PROBLEM TO SOLVE: Look below for the line that has "ring dip: (150, 214)"; output exactly from it through the line that has "middle pip: (54, 154)", and leave the pictures out.

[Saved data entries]

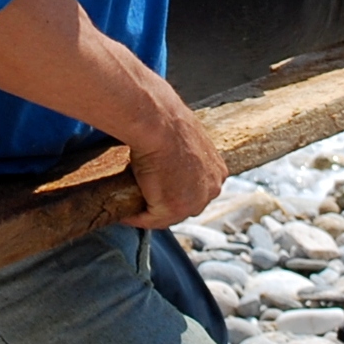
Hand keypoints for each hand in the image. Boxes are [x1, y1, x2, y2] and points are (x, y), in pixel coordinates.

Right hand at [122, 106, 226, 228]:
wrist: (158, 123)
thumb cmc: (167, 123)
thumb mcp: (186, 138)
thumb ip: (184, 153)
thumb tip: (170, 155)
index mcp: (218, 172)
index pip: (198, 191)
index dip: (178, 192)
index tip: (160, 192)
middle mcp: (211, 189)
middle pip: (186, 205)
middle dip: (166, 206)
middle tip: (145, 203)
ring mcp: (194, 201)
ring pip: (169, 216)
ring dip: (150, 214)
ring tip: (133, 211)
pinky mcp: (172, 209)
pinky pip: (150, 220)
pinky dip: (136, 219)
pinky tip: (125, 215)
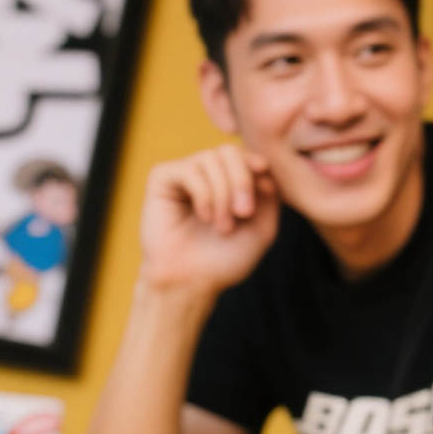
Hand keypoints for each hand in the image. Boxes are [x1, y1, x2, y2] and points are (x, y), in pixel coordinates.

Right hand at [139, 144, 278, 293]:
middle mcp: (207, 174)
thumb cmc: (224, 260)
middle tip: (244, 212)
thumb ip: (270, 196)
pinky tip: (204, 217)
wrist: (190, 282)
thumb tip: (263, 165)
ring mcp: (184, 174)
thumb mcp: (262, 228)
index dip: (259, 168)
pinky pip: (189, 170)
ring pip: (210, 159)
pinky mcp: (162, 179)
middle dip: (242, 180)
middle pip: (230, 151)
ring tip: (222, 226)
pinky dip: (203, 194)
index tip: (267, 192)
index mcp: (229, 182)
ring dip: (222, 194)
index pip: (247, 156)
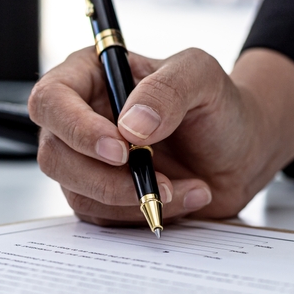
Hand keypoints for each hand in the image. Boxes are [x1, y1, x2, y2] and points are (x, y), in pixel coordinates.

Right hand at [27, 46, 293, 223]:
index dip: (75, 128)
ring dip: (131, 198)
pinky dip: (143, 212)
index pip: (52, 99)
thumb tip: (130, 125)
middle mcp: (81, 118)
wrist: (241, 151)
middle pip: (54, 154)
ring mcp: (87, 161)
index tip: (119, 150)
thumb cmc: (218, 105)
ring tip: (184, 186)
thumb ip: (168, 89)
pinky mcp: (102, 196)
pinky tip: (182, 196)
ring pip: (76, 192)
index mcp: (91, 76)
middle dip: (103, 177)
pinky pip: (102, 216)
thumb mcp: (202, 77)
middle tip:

---

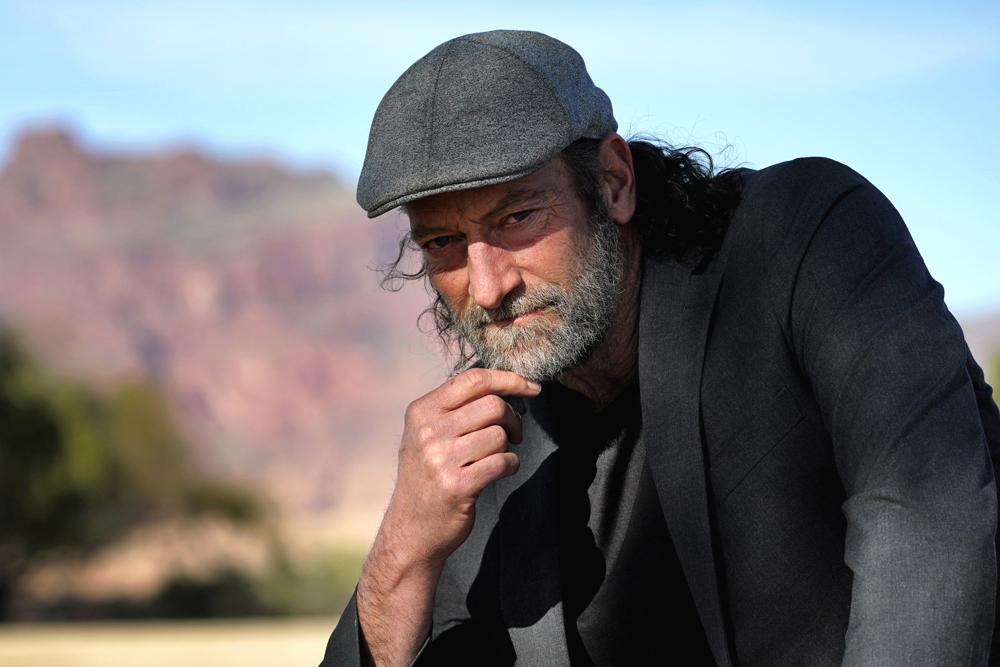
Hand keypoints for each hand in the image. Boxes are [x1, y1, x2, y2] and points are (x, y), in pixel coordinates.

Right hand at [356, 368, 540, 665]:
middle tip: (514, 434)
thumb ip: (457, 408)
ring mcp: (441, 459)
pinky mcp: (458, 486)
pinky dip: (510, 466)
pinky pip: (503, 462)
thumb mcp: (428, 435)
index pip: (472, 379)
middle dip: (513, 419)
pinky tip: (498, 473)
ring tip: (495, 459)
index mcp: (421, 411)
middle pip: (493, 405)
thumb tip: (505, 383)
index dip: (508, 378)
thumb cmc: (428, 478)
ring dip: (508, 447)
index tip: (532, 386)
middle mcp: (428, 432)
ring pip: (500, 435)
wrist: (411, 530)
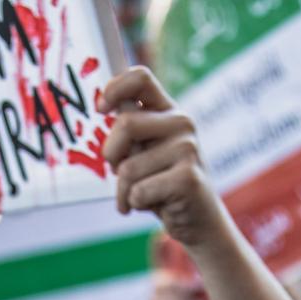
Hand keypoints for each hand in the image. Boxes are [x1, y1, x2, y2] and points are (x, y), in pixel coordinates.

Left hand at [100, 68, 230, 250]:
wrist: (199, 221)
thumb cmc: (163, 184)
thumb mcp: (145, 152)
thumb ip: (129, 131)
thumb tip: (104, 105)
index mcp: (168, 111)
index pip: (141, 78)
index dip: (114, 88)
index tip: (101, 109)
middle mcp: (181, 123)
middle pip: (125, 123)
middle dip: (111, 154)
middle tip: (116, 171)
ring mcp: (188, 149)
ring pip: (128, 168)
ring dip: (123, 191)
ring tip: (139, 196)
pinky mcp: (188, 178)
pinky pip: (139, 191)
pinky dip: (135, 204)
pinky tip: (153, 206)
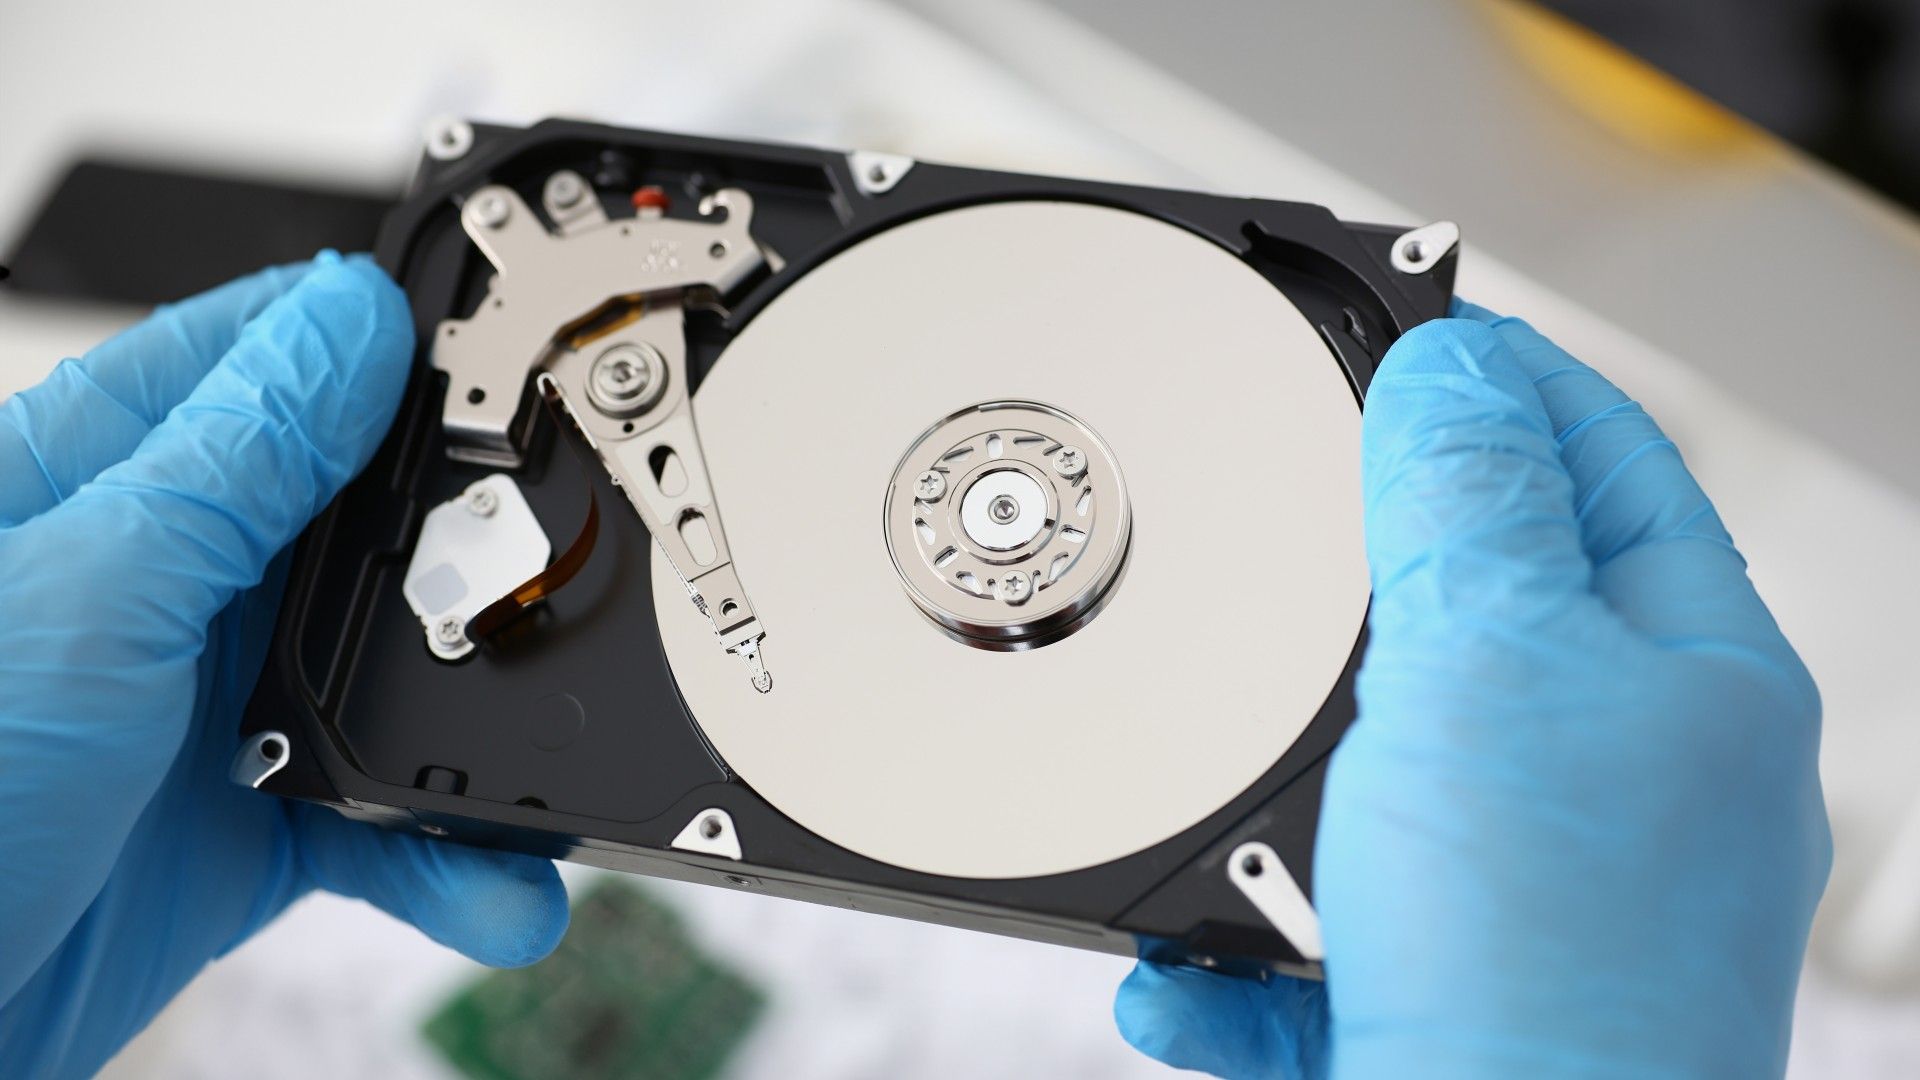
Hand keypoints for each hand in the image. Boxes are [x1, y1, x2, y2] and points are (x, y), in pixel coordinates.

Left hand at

REPLY:
ring dip: (150, 214)
ring tip: (133, 211)
pinky mcp: (172, 209)
pinky pip: (150, 220)
pinky dip: (136, 219)
pinky tip: (125, 215)
Hand keypoints for each hand in the image. Boxes are [x1, y1, x2, y2] and points are (x, y), in pixel coordinates.

Right hand at [139, 144, 278, 293]:
middle mcp: (207, 174)
thumb cmc: (224, 260)
middle tip: (244, 212)
thumb ip: (270, 196)
pinky tip: (204, 217)
wrist: (190, 282)
thumb tip: (263, 165)
ring mcp: (184, 174)
thumb mcp: (262, 228)
index dip: (259, 168)
pinky pip: (189, 170)
ring pip: (210, 159)
pinky mcp: (162, 179)
middle dip: (242, 180)
middle pip: (230, 151)
ring tip: (222, 226)
pinky dip: (203, 194)
index tip: (267, 192)
index mcp: (229, 182)
ring dip: (222, 194)
index pip: (247, 156)
Hand keypoints for each hand in the image. Boxes are [x1, y1, x2, y2] and points are (x, y), in pixel coordinates.

Right hand at [27, 46, 293, 223]:
index dip: (75, 128)
ring dip: (131, 198)
pinky dip: (143, 212)
index pip: (52, 99)
thumb tip: (130, 125)
middle mcp: (81, 118)
wrist: (241, 151)
middle pip: (54, 154)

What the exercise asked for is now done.